Page:Saint-Lambert - Les Saisons, 1769.djvu/42

Cette page n’a pas encore été corrigée

La bergere effrayée entend les loups cruels
Annoncer en hurlant leurs plaisirs mutuels.
Amour, tu sçais dompter l’instinct le plus sauvage :
Le tyran des déserts entouré de carnage,
Dans les sables brûlants, au fond des antres sourds,
Exprime en rugissant ses féroces amours.
A ses horribles feux sa compagne sensible,
Lui répond par un cri lamentable & terrible ;
Leur long rugissement rétentit dans les airs,
Et trouble dans la nuit le calme des déserts.
Enfin le couple affreux s’unit dans l’ombre obscure
Et semble en jouissant menacer la nature.
Le tigre à tes faveurs a long-tems résisté,
Il sembloit à regr& sentir la volupté ;
Au plus doux des plaisirs mêlant sa barbarie,
Il caresse en grondant son amante en furie.
Pleins de rage & d’amour les monstres forcenés
Calment sans s’adoucir leurs besoins effrénés.
Mais pourquoi nous tracer ces funestes images ?

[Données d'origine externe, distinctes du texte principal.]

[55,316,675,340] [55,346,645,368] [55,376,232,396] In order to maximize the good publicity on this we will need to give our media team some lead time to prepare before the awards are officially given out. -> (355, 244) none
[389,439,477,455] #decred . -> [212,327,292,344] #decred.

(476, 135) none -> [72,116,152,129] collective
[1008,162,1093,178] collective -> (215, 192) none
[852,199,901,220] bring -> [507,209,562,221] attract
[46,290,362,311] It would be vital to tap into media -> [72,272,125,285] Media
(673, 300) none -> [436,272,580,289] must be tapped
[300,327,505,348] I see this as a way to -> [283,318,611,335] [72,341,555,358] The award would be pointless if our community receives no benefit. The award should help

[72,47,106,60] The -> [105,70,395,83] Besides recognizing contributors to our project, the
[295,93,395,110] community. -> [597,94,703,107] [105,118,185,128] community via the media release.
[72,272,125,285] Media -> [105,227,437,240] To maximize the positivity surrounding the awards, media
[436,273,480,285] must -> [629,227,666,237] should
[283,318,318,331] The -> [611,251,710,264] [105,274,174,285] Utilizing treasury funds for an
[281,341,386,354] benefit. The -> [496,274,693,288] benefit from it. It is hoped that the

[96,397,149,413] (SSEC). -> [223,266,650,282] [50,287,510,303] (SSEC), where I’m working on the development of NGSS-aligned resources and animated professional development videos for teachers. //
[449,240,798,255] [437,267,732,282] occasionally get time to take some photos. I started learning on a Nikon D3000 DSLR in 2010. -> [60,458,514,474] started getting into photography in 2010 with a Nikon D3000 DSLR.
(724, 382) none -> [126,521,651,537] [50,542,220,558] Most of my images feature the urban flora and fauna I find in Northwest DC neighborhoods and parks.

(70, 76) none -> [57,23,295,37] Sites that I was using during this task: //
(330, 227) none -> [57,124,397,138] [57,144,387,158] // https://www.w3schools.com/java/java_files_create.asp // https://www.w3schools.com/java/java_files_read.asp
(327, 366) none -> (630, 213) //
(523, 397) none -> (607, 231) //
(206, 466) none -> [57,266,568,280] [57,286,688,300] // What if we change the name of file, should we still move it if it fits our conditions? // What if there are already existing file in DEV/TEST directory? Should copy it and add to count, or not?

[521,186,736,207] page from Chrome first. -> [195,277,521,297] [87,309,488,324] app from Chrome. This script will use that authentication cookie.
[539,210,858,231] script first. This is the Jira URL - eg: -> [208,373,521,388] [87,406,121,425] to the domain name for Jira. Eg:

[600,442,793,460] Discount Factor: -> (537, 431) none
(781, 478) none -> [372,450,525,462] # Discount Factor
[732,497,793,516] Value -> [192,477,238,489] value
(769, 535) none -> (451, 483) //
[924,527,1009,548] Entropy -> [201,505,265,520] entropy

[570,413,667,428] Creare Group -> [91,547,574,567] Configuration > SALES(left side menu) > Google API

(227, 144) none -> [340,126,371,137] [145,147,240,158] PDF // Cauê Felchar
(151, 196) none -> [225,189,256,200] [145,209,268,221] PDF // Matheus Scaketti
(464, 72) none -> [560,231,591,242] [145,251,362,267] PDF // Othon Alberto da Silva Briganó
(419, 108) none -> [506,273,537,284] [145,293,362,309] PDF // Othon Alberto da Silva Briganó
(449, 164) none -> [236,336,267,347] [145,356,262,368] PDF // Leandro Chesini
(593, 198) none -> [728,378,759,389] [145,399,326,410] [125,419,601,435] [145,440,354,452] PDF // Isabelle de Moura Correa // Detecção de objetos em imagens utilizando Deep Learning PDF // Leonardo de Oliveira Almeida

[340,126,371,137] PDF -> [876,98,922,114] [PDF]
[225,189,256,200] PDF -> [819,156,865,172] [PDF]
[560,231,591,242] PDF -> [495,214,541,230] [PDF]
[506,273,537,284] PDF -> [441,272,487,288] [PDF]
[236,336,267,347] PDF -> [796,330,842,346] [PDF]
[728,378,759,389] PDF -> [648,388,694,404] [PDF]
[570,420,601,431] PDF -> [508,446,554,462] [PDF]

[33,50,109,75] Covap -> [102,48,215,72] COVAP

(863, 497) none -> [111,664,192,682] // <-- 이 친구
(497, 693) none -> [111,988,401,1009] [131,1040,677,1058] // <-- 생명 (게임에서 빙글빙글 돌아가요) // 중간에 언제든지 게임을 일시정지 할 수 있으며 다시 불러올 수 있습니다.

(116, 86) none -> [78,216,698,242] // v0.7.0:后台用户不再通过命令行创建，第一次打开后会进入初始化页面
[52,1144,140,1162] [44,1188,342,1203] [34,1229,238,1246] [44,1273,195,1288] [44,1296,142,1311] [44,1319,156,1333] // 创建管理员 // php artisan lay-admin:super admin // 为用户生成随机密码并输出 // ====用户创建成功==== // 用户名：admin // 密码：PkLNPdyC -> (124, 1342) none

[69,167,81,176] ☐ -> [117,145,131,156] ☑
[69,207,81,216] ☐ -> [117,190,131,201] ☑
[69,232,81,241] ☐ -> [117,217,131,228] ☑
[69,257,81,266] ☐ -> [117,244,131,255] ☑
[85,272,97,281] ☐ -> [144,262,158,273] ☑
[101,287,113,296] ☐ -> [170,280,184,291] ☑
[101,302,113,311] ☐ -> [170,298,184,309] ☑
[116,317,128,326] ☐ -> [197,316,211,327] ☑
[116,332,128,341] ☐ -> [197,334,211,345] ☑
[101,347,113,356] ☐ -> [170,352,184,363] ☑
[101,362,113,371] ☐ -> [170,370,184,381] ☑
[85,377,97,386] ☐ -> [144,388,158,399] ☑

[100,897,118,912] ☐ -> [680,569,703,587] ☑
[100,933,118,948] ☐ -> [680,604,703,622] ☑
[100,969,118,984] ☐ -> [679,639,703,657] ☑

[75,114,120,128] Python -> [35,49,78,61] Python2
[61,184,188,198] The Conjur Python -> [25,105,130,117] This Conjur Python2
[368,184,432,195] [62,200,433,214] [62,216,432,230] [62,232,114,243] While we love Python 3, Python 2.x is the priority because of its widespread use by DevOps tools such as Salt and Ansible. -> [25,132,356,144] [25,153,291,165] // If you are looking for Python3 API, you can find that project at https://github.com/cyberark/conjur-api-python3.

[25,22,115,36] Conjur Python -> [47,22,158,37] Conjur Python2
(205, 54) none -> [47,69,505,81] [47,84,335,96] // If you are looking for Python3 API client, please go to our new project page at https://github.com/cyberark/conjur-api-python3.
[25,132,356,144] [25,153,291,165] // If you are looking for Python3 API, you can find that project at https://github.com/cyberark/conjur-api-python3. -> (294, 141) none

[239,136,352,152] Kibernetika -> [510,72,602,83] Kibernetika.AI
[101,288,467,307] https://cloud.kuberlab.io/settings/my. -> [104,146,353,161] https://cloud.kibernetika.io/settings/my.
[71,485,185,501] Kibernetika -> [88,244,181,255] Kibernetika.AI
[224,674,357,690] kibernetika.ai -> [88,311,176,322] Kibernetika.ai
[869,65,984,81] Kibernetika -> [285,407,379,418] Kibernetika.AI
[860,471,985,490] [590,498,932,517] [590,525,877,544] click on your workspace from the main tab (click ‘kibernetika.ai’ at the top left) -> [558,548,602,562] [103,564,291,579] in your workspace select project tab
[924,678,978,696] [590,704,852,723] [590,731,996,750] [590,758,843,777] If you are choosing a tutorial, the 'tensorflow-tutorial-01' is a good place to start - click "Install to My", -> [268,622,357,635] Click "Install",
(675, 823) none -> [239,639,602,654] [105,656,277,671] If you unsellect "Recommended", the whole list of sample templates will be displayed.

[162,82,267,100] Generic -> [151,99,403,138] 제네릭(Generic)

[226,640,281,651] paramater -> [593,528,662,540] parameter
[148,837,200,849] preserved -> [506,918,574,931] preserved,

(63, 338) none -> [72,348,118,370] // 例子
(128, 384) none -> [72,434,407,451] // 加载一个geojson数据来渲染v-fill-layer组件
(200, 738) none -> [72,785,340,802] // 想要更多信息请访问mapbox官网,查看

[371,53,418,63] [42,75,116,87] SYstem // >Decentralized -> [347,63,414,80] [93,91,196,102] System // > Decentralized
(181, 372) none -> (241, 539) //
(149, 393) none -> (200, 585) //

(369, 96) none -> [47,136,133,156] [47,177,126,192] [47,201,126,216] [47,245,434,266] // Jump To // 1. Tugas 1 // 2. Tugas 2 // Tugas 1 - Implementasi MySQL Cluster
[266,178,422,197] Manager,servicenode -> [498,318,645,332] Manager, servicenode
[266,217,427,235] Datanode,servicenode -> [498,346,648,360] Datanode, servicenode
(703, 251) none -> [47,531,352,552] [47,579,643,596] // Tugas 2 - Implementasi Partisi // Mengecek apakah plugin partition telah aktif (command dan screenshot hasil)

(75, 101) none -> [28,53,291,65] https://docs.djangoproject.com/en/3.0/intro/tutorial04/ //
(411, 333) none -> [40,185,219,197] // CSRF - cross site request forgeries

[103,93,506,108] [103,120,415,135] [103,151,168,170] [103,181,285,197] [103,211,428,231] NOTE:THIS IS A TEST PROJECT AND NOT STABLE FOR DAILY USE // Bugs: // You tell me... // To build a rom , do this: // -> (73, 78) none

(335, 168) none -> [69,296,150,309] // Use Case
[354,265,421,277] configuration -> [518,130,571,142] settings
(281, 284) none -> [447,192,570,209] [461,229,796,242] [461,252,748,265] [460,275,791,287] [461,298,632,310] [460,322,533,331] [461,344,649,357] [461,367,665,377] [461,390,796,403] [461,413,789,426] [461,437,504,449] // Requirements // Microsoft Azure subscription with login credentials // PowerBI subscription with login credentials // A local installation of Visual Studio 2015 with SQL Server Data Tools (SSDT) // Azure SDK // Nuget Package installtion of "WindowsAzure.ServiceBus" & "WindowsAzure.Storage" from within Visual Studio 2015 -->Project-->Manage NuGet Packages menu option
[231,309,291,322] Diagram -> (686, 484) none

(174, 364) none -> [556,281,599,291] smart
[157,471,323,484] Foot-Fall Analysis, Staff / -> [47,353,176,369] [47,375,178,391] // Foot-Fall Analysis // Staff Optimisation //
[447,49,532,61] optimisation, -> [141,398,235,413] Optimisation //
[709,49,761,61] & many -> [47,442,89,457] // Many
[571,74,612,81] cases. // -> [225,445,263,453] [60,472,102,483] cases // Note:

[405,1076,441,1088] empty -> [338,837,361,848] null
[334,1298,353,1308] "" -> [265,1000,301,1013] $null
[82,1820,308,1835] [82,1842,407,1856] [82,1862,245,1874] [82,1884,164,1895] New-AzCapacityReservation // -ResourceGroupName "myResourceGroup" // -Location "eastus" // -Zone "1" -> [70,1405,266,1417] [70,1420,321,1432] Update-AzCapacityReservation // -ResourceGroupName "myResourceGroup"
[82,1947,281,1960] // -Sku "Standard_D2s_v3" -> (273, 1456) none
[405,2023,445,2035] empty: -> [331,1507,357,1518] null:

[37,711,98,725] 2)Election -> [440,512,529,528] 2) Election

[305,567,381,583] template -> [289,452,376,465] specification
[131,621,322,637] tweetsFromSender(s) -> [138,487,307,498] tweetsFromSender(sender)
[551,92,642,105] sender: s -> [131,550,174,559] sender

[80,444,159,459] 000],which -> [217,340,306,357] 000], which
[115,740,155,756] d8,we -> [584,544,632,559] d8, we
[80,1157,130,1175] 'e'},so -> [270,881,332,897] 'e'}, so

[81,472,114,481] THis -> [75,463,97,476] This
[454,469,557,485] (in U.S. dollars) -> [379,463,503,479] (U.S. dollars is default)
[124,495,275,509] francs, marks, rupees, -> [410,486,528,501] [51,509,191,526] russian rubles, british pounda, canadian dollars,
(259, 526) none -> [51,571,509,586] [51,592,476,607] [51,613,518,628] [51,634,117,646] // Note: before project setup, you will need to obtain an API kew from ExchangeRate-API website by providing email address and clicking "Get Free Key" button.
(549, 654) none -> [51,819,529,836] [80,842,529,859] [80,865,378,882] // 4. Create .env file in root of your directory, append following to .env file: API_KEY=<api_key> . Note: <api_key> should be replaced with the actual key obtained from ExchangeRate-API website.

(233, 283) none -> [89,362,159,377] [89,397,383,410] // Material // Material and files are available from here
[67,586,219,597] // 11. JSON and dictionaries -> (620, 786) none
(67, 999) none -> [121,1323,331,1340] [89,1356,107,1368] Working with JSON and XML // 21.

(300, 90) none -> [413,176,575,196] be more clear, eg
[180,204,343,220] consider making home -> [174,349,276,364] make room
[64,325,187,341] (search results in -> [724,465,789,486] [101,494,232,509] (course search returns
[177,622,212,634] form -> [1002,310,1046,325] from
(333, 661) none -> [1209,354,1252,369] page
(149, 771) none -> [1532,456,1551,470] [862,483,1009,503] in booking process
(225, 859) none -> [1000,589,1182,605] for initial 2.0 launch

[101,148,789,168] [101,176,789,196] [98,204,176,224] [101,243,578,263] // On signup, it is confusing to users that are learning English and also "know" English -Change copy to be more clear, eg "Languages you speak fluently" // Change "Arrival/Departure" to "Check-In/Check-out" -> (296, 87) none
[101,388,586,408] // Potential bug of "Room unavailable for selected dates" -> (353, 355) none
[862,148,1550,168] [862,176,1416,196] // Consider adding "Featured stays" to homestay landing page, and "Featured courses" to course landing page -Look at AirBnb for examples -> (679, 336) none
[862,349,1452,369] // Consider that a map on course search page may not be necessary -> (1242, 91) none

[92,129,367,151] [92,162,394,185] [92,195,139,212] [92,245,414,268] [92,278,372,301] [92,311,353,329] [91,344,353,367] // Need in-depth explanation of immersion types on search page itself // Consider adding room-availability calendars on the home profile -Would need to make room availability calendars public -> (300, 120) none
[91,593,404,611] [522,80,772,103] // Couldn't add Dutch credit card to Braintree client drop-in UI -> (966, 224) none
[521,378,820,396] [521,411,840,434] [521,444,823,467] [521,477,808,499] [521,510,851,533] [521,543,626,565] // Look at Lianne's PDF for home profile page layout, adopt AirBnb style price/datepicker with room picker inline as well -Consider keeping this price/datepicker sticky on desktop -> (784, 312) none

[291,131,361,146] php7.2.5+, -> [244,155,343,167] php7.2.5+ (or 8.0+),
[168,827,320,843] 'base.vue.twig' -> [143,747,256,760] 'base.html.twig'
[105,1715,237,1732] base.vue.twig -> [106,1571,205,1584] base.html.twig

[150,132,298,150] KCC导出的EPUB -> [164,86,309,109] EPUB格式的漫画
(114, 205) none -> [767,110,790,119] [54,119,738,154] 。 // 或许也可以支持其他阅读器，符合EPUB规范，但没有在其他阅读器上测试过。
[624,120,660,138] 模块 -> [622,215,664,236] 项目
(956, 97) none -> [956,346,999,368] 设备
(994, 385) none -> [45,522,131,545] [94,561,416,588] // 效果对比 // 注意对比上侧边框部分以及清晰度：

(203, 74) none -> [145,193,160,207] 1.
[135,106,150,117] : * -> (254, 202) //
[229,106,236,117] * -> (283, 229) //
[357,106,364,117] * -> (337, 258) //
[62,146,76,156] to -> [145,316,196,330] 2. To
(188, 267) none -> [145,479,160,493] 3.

Tandis que sous nos yeux, au fond de ces bocages,
Sur ces dômes d’azur, au bord de ces ruisseaux,
Des sentiments si doux animoient ces oiseaux.
Voyez-les s’empresser autour de leurs amantes,
Et les yeux enflammés, les ailes frémissantes,
Par des soins, par des chants, demander du retour,
Inspirer le plaisir, & mériter l’amour.
Voyez sur ce donjon la colombe amoureuse
A son amant aimé se montrer dédaigneuse ;
Il cherche à se parer des couleurs de son sein,
Et change en s’agitant leur émail incertain :
Le dédain l’éloignoit, un coup d’œil le rappelle ;
D’un air timide & tendre il revient auprès d’elle ;
Mais l’accueil qu’il reçoit le rend audacieux ;
Le plaisir & l’amour éclatent dans leurs yeux ;
Et le bec entr’ouvert, les ailes étendues,
Ils confondent enfin leurs ames éperdues.